For the better part of my advertising career I worked with commodity and specialty brands. This was especially true in the chemical industry. Consumer brands such as M&M’s or Revlon would prefer that their customers not know too much about what really goes into the making of their favorite snack, nail polish color, or fragrance. We referred to these brands as the name behind the name you know.
While this may seem a little confusing, it makes sense when dealing with community products that are bought and sold based on specification and security of supply.
Now, fast forward to 2018 and the onslaught of online shopping behemoths such as Amazon. The recent holiday shopping season was a banner quarter. While Amazon is reluctant to release exact sales figures, below is a quote from their press release.
December 26, 2017:
Customers shopped from hundreds of millions of products, including a vast selection from small businesses and entrepreneurs. More than one billion items were ordered from small businesses and entrepreneurs worldwide this season – and over just five days, from Thanksgiving through Cyber Monday, nearly 140 million items were ordered from small businesses and entrepreneurs.
Wow, one billion items ordered. Pondering this statement for a moment could lead one to believe that the day of the dominant brand could be numbered.

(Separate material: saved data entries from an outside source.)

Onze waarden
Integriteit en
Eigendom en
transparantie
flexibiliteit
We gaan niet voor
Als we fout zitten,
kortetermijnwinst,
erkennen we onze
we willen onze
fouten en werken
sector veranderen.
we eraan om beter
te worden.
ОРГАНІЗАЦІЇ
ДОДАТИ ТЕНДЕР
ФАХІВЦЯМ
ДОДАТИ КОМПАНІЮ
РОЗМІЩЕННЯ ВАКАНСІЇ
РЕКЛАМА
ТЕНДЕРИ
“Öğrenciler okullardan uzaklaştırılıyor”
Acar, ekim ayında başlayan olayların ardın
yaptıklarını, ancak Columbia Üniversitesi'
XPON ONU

With online shopping searches directed by algorithms and purchasing decisions influenced by ratings and reviews, why would someone pay more for a premium brand if the specification and delivery are met and a substantial savings is realized from purchasing unfamiliar brands?
Has online shopping ushered in the age of commodification of branding? If so, how do you determine which brand to trust from the manufacturer or online retailer? Technology has cut a wide swath of disruption by taking once-specialty items and reducing them to commodities.
Is this the paradigm shift? As long as the product meets specifications and can be ordered with a short waiting period, by default it becomes the preferred brand. Say good bye to emotional brand connection, brand loyalty, and brand preference, and hello to the algorithms-preferred SKU.